## [YOUR TASK]
Where does the word "hour" appear in the data? Copy every line that holds it.

## [RECORDS SUPPLIED]
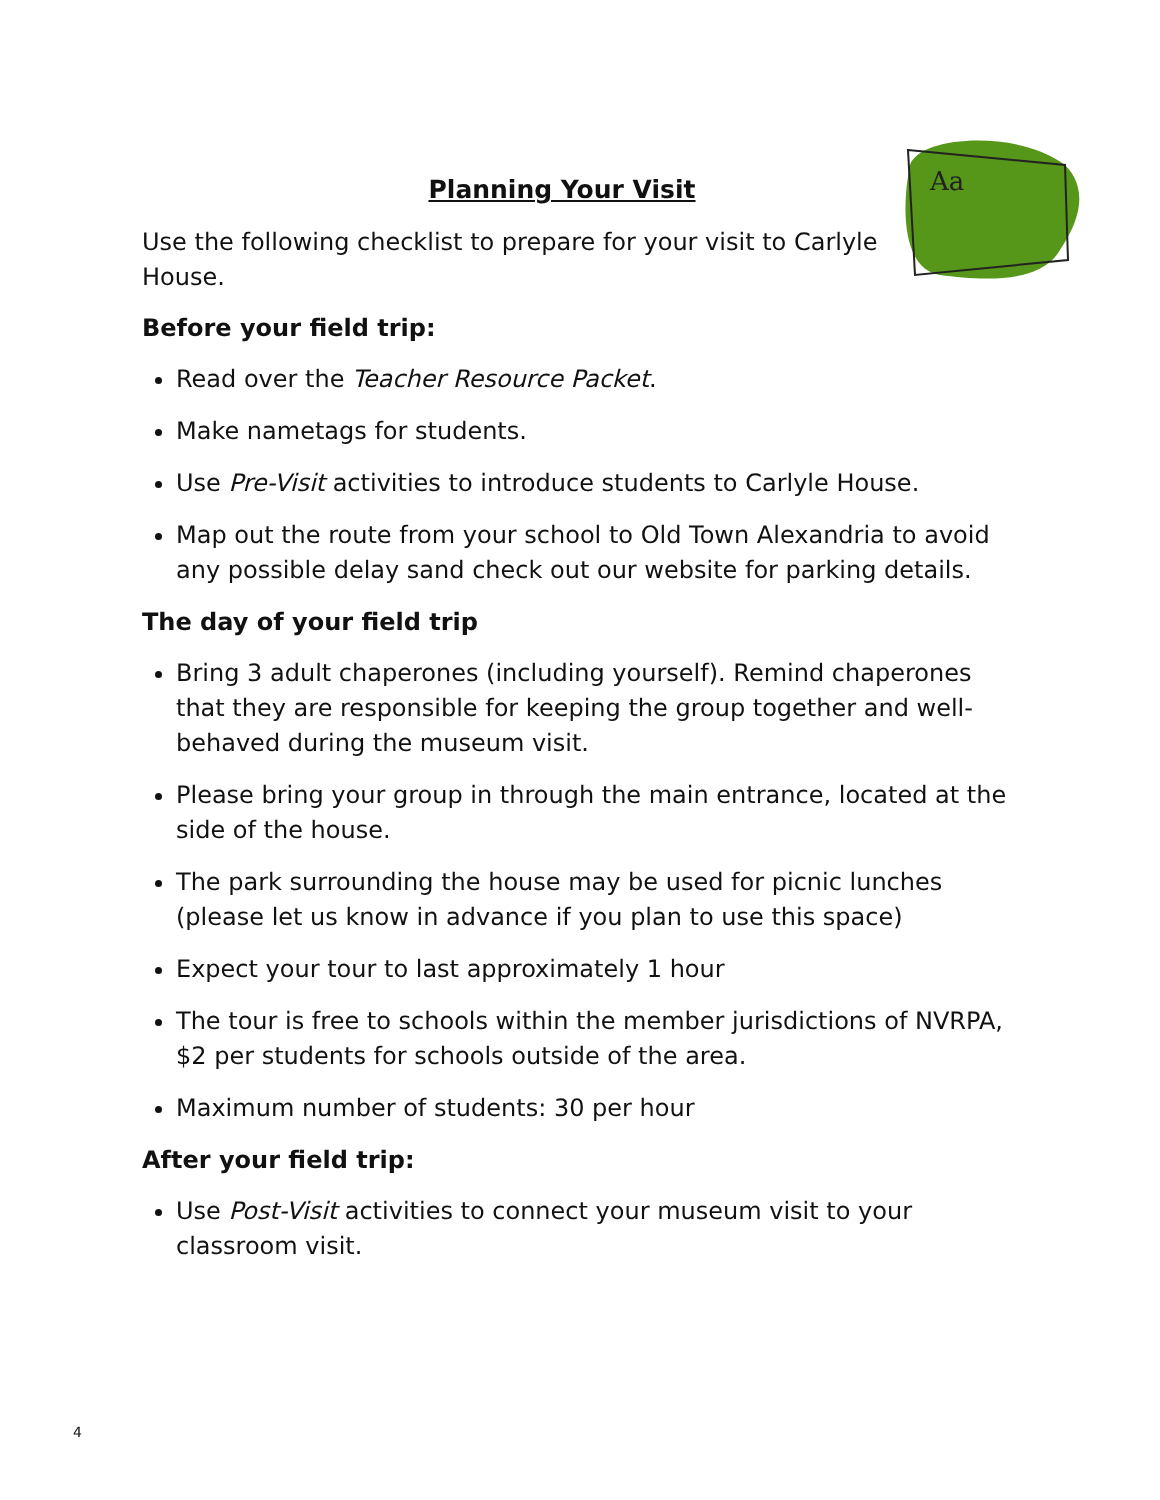Aa
Planning Your Visit
Use the following checklist to prepare for your visit to Carlyle House.
Before your field trip:
Read over the Teacher Resource Packet.
Make nametags for students.
Use Pre-Visit activities to introduce students to Carlyle House.
Map out the route from your school to Old Town Alexandria to avoid any possible delay sand check out our website for parking details.
The day of your field trip
Bring 3 adult chaperones (including yourself). Remind chaperones that they are responsible for keeping the group together and well-behaved during the museum visit.
Please bring your group in through the main entrance, located at the side of the house.
The park surrounding the house may be used for picnic lunches (please let us know in advance if you plan to use this space)
Expect your tour to last approximately 1 hour
The tour is free to schools within the member jurisdictions of NVRPA, $2 per students for schools outside of the area.
Maximum number of students: 30 per hour
After your field trip:
Use Post-Visit activities to connect your museum visit to your classroom visit.
4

## [WRITTEN SOLUTION]
Expect your tour to last approximately 1 hour
Maximum number of students: 30 per hour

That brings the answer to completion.